Saturday, September 11, 2004
Background material on why a National Project is required
Discussion on ARDA proposal due October 13th
http://nrrc.mitre.org/arda_explorprog2005_cfp.pdf
Last edited:
9/14/2004 7:43 PM
BCNGroup Inc and Ontologystream Inc, who we are.
Advanced Research and Development Activity 2005 Challenge Workshop Request for Proposal has the following areas that are of interest to us:
A) Novel Intelligence from Massive Data (NIMD)
Proposal to be
developed by OntologyStream Inc
Our Contributions to a future NIMD Glass Box
B) Advanced Capabilities for Intelligence Analysis (ACIA)
Sense making (proposal to be developed by MITi Inc)
C) Information Assurance (IA)
(proposal to be develop by Director of IA, East Michigan University)
(see sub-thread on anticipatory HIP applications to Information Assurance)
supporting
Anticipatory Human-centric Information Production (HIP) Challenge Problem
The Behavioral Computational Neuroscience Group (BCNGroup Inc) is a not for profit corporation serving an informal science community. After initial discussion with ARDA point of contact and members of our community, we are working towards making three separate proposals for ARDA Community Building Workshops. Each of these will have a budget of $500 K. The most important of the three community building workshops is the one proposed by OntologyStream Inc, in support of the NIMD Glass Box. In this Workshop, BCNGroup scientists will over see the integration of technologies extending the Readware Provenance ™ software. Provenance ™ will be released before the Community Building workshop begins. User interfaces will be developed that assist the non-computer scientist in understanding the functions of Provenance ™ software as described in soft science terminology.

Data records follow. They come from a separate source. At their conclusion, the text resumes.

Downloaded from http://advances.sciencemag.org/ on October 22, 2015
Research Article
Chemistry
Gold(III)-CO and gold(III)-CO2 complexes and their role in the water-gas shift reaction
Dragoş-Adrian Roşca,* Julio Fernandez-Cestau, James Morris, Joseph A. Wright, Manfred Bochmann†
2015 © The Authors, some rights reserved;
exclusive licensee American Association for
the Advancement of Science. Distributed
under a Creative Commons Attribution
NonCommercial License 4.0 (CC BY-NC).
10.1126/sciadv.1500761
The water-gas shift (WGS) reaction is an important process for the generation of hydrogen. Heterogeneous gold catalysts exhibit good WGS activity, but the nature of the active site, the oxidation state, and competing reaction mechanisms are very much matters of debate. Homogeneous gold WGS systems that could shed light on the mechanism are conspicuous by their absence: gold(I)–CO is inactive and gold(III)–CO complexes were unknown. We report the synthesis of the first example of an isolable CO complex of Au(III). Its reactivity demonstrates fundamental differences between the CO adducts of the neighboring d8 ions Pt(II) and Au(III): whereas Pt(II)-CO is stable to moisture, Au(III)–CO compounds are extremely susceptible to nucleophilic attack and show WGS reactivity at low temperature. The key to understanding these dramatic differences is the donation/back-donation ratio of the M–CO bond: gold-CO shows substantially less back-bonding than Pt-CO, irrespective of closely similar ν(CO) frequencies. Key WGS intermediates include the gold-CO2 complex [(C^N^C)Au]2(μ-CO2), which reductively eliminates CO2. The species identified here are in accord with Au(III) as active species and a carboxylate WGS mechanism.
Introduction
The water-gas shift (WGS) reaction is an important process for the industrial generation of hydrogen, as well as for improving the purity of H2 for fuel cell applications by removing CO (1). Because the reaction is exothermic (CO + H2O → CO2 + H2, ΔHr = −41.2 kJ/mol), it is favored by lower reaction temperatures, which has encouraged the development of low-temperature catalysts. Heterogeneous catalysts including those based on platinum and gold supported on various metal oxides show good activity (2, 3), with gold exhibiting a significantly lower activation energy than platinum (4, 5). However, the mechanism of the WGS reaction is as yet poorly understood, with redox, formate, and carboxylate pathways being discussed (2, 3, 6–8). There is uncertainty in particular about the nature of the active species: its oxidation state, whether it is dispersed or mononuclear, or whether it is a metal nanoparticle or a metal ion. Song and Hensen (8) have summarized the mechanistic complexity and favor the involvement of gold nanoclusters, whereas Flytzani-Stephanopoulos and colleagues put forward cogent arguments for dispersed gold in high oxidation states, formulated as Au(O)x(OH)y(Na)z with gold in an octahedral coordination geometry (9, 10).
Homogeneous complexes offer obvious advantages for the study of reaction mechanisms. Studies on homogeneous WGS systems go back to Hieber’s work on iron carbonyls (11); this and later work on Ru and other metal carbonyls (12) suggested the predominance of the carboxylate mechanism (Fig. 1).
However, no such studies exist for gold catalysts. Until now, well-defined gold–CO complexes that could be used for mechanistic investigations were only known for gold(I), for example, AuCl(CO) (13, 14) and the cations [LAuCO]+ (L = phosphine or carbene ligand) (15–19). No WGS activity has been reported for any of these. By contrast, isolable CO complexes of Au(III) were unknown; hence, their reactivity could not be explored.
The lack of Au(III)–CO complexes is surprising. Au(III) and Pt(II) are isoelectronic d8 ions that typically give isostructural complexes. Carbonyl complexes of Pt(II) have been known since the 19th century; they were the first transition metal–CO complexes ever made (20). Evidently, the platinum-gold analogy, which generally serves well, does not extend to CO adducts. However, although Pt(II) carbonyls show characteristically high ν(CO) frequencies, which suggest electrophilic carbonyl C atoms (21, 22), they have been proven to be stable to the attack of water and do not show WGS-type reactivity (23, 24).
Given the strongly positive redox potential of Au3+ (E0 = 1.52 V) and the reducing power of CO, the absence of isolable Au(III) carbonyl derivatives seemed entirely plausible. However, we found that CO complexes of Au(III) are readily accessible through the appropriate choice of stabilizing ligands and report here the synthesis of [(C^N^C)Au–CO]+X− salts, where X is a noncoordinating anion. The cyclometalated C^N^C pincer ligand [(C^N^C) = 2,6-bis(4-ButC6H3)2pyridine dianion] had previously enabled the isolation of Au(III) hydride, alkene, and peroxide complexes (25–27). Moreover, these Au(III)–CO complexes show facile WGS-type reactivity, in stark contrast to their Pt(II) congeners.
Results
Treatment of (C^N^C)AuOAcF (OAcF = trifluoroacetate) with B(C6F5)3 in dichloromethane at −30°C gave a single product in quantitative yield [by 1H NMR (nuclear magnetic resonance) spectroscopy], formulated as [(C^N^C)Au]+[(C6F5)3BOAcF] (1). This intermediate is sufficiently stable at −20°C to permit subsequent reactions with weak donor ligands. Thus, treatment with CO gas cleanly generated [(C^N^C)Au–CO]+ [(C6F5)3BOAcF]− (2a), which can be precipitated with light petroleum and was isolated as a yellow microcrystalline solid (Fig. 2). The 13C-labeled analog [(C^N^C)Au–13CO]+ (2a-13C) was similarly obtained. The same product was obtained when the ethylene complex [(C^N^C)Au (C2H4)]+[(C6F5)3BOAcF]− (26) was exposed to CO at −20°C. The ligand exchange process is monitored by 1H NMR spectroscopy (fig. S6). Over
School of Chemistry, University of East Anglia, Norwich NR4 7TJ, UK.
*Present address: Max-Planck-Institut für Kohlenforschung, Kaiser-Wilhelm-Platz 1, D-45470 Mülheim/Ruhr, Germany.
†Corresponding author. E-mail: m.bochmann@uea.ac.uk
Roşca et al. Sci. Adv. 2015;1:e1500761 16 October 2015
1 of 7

The concept of a “Knowledge Sharing Foundation” will be prototyped as a means to bring new anticipatory HIP technology into service. Included in the activities of the Foundation will be the other two community building workshops. The Foundation will provide interoperable computer science revealing as much of the anticipatory technology as possible. Educational services will be provided via distance learning mechanisms accredited by more than one university. Community scholarship will be published for peer review in principled discussions expressed in electric format. The Foundation supports dialog on a range of soft and hard science topics related to anticipatory technology and methodology.
We have some understanding of the history of the Glass Box, the original reasons why government clients conceived the Glass Box, and what has been developed so far. Our group, in a SAIC/Ontologystream proposal in 2002, was deemed fundable, for 3.2 M, in the first round of NIMD funding. Since 2002 we have had several contacts with Glass Box clients and program managers.
We have continued to work over the past year and a half. Our small group is now in a position to deploy a new type of system that relies on human cognitive acuity and becomes anticipatory in ways similar to how humans behave in familiar environments.
The system that we are ready to deploy is developed consistent with a paradigm, called HIP (Human-centric Information Processing). An early form of HIP was described in that 2002 proposal. What we have now is simpler, more transparent to the user, and has a deeper grounding in natural science.
For us, as for others who think in a similar way, the past two decades has not been flush with funding. Since 9-11-2001, the funding prospects have been even more limited. We are, nevertheless, intent on forming a new interdisciplinary community by bring together technologies that exhibit anticipatory capability and natural science that explains why the technology works.
Our work has been focused squarely on an important future paradigm in information science. This work is occurring in several countries and involves at least 20 major contribution lines. Our work on an “anticipatory technology” references several hundred specific individual contributing lines of research.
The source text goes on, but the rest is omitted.